Pre-Sales Question

I’m very new to scoring and arranging. That’s all I need to say about that I guess.

What I’m hoping to do is take music that we’re currently using at my church, scan it into Cubase via MusicXML, produce an arrangement with additional instruments that I’ve added/performed myself, and then produce individual charts/sheet music for the group. It would be really nice if some of that were chord charts vs sheet music. Lyrics should be included.

Is Dorico the right tool for this, or is it overkill? I’ve seen, and I’m not sure what to call it, but a master arrangement of music where all the instruments are on one page. Can you split that up into individual instruments and then print/distribute that music? Would I need to produce the chord charts manually? I’m thinking something similar to what you’d see at any Guitar-tab site for pop songs, etc. Just lyrics and the chords approximately where they should be played.

I have Cubase Pro 9.5. Could I just use that? I have not used it for Scoring before.

How important is it to have integration between a DAW and the Scoring software? Is there any integration between Dorico and Cubase? Or are they really two separate programs? Would any VST instruments be available in Dorico?

Apologies again for the newbie questions. Thanks for your time.

AFAIK You can still download a demo of the software to play with for a month. That might be the best way to answer some of your questions.

Yes, you can create separate Layouts for each instrument/player in a full score . In fact in most cases the program creates the layouts for you, although you may wish to tweak the formatting before printing.

You can add chords to your music and have it sow on lead sheets or any other player’s part you wish; but so far, fingering charts are not included.

Some aspects of drum notation (if that is important to you) is not yet available: measure repeats and slashes are the most obvious lack.

You can add VST instruments beyond HALion to Dorico, but expression maps to make them sound more realistic are not always available, and so far the list of techniques you can attach to expression maps is limited.

Hi Matt:

Yes, you can use Dorico for that. You could also use the built in notation feature of Cubase, but the results aren’t nearly as good in terms of engraving quality.

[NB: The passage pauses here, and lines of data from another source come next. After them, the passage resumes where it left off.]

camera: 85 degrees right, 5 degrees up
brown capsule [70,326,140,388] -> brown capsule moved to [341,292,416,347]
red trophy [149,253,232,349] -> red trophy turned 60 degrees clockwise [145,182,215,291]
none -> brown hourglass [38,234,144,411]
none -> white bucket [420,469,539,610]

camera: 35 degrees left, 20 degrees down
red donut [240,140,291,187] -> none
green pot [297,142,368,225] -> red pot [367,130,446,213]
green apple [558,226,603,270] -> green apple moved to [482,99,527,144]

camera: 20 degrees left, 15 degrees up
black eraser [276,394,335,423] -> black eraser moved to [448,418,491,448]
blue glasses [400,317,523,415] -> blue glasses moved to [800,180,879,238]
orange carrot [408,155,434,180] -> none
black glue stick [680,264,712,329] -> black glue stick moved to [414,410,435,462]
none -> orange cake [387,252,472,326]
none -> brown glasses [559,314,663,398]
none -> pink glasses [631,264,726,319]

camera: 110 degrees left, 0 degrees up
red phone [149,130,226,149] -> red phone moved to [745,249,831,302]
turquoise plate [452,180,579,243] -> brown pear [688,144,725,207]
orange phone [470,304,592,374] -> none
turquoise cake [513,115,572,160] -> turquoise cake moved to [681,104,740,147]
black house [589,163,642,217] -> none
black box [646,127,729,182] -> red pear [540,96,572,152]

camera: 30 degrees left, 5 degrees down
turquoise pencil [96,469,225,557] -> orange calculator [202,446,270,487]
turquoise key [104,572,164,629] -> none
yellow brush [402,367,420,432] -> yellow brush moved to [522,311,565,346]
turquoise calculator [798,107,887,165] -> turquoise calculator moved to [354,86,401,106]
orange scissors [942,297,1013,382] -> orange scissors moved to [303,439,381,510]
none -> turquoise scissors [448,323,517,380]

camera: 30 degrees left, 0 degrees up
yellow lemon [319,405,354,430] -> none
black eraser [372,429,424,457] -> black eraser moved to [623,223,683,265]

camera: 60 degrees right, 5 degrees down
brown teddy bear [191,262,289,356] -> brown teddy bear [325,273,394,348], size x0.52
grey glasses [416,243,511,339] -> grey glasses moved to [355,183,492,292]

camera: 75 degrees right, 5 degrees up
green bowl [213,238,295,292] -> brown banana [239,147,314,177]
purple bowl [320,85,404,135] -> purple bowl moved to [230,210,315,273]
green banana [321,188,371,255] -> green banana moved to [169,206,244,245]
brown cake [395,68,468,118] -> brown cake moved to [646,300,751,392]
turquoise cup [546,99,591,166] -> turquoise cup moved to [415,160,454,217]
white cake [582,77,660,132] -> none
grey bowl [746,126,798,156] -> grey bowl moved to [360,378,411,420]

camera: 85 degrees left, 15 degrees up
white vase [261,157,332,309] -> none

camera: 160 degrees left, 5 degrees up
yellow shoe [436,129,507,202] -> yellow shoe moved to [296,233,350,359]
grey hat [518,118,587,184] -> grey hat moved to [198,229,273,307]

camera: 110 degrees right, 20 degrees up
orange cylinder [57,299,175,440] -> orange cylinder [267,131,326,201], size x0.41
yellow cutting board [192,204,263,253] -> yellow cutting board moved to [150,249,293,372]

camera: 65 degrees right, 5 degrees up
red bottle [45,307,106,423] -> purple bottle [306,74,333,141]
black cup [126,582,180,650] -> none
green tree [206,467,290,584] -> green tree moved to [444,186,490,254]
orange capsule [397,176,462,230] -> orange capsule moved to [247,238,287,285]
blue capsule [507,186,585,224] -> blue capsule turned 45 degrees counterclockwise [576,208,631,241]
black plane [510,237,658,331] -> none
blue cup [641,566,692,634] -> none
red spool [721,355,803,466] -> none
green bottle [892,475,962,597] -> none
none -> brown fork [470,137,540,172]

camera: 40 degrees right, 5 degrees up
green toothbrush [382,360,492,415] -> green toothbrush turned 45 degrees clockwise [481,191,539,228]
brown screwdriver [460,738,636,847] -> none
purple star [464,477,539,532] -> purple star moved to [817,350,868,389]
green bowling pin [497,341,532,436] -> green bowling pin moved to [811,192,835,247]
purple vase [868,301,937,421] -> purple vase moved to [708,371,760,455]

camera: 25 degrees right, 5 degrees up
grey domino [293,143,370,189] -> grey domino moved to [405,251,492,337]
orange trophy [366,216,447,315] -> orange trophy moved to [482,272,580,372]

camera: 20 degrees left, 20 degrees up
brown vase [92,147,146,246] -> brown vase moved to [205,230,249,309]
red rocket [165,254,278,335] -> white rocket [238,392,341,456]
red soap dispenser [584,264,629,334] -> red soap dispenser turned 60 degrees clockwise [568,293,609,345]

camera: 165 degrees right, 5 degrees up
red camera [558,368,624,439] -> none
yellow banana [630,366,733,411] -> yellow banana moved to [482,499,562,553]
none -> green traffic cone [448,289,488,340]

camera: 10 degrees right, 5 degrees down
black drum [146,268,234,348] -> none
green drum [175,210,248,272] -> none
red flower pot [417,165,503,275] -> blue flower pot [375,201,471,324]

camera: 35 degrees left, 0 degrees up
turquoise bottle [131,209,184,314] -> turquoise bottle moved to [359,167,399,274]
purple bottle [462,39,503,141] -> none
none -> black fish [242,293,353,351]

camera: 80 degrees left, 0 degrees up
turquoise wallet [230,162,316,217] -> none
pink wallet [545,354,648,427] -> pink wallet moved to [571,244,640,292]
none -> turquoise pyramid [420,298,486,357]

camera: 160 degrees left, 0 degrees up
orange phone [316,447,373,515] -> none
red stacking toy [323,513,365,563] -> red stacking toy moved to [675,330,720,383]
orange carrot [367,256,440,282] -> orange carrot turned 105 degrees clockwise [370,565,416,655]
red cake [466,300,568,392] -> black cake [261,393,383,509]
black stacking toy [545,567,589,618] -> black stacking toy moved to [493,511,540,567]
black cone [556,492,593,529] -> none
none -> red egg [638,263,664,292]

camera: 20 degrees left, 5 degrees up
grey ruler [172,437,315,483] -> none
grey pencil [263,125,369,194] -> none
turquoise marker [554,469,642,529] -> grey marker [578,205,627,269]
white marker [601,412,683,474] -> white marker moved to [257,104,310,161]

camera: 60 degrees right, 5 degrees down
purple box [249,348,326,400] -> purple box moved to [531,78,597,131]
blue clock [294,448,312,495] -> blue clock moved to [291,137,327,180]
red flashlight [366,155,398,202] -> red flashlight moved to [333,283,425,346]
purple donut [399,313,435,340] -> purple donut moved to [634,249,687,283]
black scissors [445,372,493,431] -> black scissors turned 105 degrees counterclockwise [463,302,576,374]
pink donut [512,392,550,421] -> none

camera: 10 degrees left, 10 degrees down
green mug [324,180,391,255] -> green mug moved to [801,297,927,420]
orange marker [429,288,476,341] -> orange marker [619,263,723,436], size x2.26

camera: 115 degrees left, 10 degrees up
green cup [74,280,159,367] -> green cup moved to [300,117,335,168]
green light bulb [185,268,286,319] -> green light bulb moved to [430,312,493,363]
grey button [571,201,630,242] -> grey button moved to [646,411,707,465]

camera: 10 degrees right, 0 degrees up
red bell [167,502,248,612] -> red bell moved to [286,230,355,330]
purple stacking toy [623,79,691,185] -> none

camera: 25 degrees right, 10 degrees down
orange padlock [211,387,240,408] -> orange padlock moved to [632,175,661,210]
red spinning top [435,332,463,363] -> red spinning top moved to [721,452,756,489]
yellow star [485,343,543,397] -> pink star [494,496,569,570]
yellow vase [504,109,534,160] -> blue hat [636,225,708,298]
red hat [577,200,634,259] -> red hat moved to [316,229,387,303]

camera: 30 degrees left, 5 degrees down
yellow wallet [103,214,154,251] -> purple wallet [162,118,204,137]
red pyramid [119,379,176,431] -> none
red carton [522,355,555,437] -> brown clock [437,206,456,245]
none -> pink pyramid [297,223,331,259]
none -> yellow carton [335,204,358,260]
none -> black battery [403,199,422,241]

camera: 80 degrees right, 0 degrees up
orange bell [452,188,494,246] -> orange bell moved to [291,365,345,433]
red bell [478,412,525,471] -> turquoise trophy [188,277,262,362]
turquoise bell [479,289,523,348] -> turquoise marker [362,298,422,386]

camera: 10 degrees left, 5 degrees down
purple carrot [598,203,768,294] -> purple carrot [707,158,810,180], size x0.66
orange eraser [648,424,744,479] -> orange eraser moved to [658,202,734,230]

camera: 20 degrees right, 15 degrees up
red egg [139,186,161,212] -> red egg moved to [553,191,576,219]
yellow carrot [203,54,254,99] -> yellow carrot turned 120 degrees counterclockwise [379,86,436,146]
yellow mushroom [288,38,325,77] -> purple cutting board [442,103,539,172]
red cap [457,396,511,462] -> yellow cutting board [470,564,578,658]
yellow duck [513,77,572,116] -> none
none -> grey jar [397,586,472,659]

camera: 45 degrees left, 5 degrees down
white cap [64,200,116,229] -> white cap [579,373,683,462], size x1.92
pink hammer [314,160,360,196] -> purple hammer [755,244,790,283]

I’m not quite sure that I understand what form your current music is in. Is it printed sheet music? Or is it midi, which you input into Cubase, maybe using a midi keyboard?

The “master sheet” you are referring to is the score with all instruments, and in Dorico (and Sibelius) you can automatically print parts from that for individual players.

There’s no “integration” (yet) between Dorico and Cubase, but don’t worry about that. It’s not important for creating scores and parts for the players. You’re just looking for a program that is good at creating sheet music, and Dorico does exactly that (as do Sibelius and Finale btw).

… in the mean time, Sibelius makes Finale look like a School boy, and Dorico already does that to both of them, in some regards.

I just thought I’d stick that in, for good measure.